====== Data to use ======

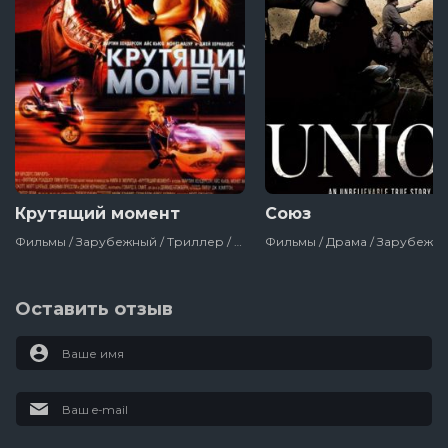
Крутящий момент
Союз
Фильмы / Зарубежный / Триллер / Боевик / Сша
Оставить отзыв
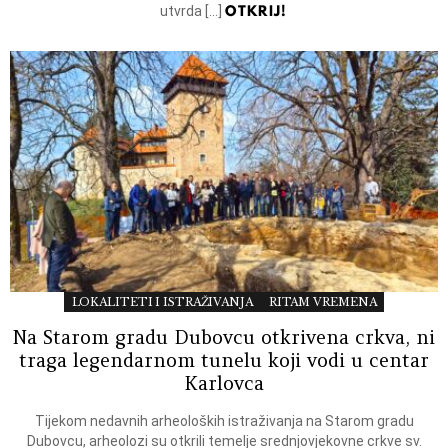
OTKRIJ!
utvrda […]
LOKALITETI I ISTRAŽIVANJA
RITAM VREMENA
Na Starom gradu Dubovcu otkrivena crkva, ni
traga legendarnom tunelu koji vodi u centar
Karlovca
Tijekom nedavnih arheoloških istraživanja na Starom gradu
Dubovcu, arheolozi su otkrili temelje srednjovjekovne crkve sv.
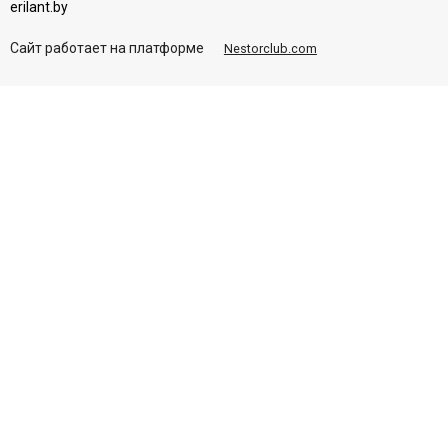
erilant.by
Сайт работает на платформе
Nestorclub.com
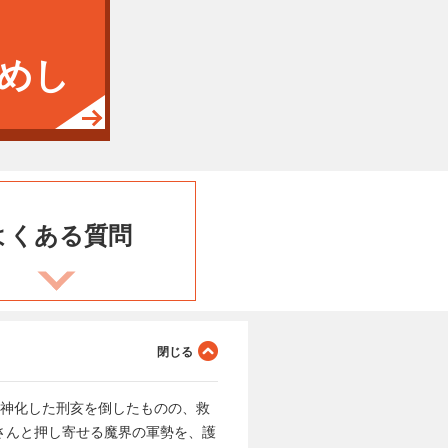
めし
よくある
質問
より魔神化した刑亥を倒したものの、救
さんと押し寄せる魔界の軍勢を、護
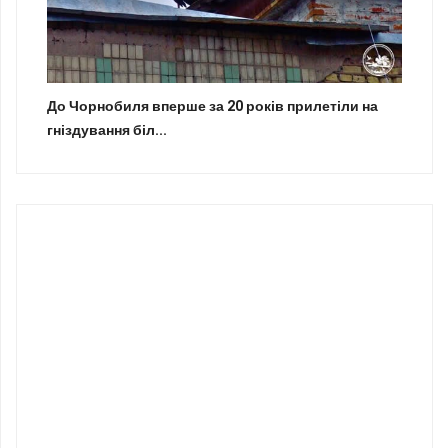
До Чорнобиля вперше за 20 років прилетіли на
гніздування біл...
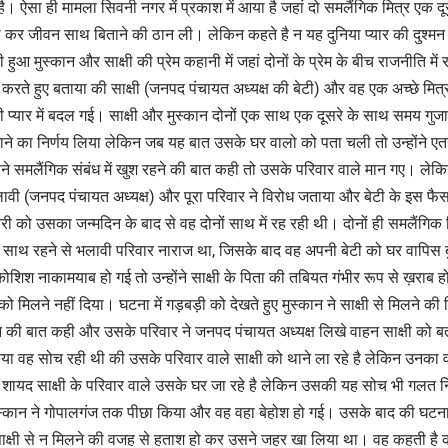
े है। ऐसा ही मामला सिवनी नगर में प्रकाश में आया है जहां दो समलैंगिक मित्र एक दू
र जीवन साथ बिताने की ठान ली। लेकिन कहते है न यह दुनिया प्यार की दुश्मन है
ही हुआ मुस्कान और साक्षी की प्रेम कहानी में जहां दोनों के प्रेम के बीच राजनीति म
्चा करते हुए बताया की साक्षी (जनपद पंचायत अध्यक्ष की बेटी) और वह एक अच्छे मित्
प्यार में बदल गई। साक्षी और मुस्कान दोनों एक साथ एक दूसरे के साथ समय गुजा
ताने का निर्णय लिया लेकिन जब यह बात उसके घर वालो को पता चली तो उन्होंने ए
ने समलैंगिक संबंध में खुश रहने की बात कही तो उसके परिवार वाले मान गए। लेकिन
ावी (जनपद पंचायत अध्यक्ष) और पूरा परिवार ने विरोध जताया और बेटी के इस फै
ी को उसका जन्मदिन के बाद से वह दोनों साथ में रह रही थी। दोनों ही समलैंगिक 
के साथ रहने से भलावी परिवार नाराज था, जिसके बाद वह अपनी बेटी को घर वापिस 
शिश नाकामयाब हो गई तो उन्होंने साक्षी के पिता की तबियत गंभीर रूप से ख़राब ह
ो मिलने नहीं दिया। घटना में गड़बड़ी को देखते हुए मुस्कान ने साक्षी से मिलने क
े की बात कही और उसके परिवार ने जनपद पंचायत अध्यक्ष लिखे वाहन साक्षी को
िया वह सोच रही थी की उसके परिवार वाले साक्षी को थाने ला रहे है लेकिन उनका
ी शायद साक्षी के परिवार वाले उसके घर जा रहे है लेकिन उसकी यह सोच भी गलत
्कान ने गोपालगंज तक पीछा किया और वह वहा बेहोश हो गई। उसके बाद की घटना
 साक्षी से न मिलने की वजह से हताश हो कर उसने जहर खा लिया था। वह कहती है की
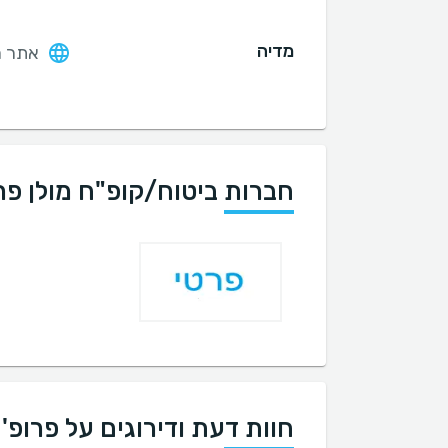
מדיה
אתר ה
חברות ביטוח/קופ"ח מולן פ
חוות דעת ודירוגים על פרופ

======

Can you copy all of the lines above character for character, leaving the pictures out?

Крутящий момент
Союз
Фильмы / Зарубежный / Триллер / Боевик / Сша
Оставить отзыв
OTKRIJ!
utvrda […]
LOKALITETI I ISTRAŽIVANJA
RITAM VREMENA
Na Starom gradu Dubovcu otkrivena crkva, ni
traga legendarnom tunelu koji vodi u centar
Karlovca
Tijekom nedavnih arheoloških istraživanja na Starom gradu
Dubovcu, arheolozi su otkrili temelje srednjovjekovne crkve sv.
erilant.by
Сайт работает на платформе
Nestorclub.com
めし
よくある
質問
より魔神化した刑亥を倒したものの、救
さんと押し寄せる魔界の軍勢を、護
До Чорнобиля вперше за 20 років прилетіли на
гніздування біл...
े है। ऐसा ही मामला सिवनी नगर में प्रकाश में आया है जहां दो समलैंगिक मित्र एक दू
र जीवन साथ बिताने की ठान ली। लेकिन कहते है न यह दुनिया प्यार की दुश्मन है
ही हुआ मुस्कान और साक्षी की प्रेम कहानी में जहां दोनों के प्रेम के बीच राजनीति म
्चा करते हुए बताया की साक्षी (जनपद पंचायत अध्यक्ष की बेटी) और वह एक अच्छे मित्
प्यार में बदल गई। साक्षी और मुस्कान दोनों एक साथ एक दूसरे के साथ समय गुजा
ताने का निर्णय लिया लेकिन जब यह बात उसके घर वालो को पता चली तो उन्होंने ए
ने समलैंगिक संबंध में खुश रहने की बात कही तो उसके परिवार वाले मान गए। लेकिन
ावी (जनपद पंचायत अध्यक्ष) और पूरा परिवार ने विरोध जताया और बेटी के इस फै
ी को उसका जन्मदिन के बाद से वह दोनों साथ में रह रही थी। दोनों ही समलैंगिक 
के साथ रहने से भलावी परिवार नाराज था, जिसके बाद वह अपनी बेटी को घर वापिस 
शिश नाकामयाब हो गई तो उन्होंने साक्षी के पिता की तबियत गंभीर रूप से ख़राब ह
ो मिलने नहीं दिया। घटना में गड़बड़ी को देखते हुए मुस्कान ने साक्षी से मिलने क
े की बात कही और उसके परिवार ने जनपद पंचायत अध्यक्ष लिखे वाहन साक्षी को
िया वह सोच रही थी की उसके परिवार वाले साक्षी को थाने ला रहे है लेकिन उनका
ी शायद साक्षी के परिवार वाले उसके घर जा रहे है लेकिन उसकी यह सोच भी गलत
्कान ने गोपालगंज तक पीछा किया और वह वहा बेहोश हो गई। उसके बाद की घटना
 साक्षी से न मिलने की वजह से हताश हो कर उसने जहर खा लिया था। वह कहती है की
מדיה
אתר ה
חברות ביטוח/קופ"ח מולן פ
חוות דעת ודירוגים על פרופ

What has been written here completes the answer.